§ **EXERCISE PROMPT**:
Transcribe the whole listing exactly, but do not carry over its pictures.

§ **MATERIAL FOR THE TASK**:
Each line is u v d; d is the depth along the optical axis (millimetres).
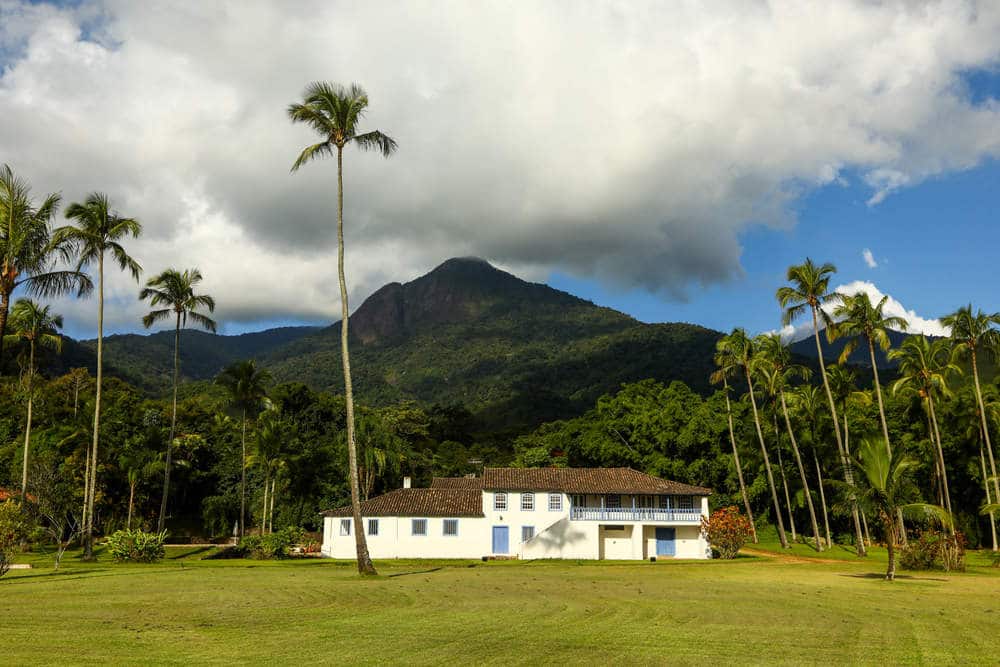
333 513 52938
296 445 73062
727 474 67750
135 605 20125
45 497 40906
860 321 50406
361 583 27578
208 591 23922
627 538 53125
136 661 12797
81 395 80500
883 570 39594
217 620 17625
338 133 33906
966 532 61344
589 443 73625
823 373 51594
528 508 53344
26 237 26812
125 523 66438
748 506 60719
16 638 14766
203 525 75062
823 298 51938
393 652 14016
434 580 29469
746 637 16531
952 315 52812
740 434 69750
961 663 14164
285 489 71000
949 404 60406
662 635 16469
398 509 53062
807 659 14234
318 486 71062
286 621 17594
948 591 27875
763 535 68938
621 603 22312
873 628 18250
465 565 41250
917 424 62562
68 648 13797
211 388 127188
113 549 39625
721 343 59656
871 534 66875
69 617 17688
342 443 74438
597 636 16141
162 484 71812
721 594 25484
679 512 53219
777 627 18109
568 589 26516
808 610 21453
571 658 13789
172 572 31922
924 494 62406
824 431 65812
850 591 27406
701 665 13453
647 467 68875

§ **RESPONSE**:
Each line is u v d; d is the depth along the optical axis (millimetres).
333 513 52938
296 445 73062
727 474 67750
135 605 20125
45 497 40906
860 321 50406
361 583 27578
208 591 23922
627 538 53125
136 661 12797
81 395 80500
883 570 39594
217 620 17625
338 133 33906
966 532 61344
589 443 73625
823 373 51594
528 508 53344
26 237 26812
125 523 66438
748 506 60719
16 638 14766
203 525 75062
823 298 51938
393 652 14016
434 580 29469
746 637 16531
952 315 52812
740 434 69750
961 663 14164
285 489 71000
949 404 60406
662 635 16469
398 509 53062
807 659 14234
318 486 71062
286 621 17594
948 591 27875
763 535 68938
621 603 22312
873 628 18250
465 565 41250
917 424 62562
68 648 13797
211 388 127188
113 549 39625
721 343 59656
871 534 66875
69 617 17688
342 443 74438
597 636 16141
162 484 71812
721 594 25484
679 512 53219
777 627 18109
568 589 26516
808 610 21453
571 658 13789
172 572 31922
924 494 62406
824 431 65812
850 591 27406
701 665 13453
647 467 68875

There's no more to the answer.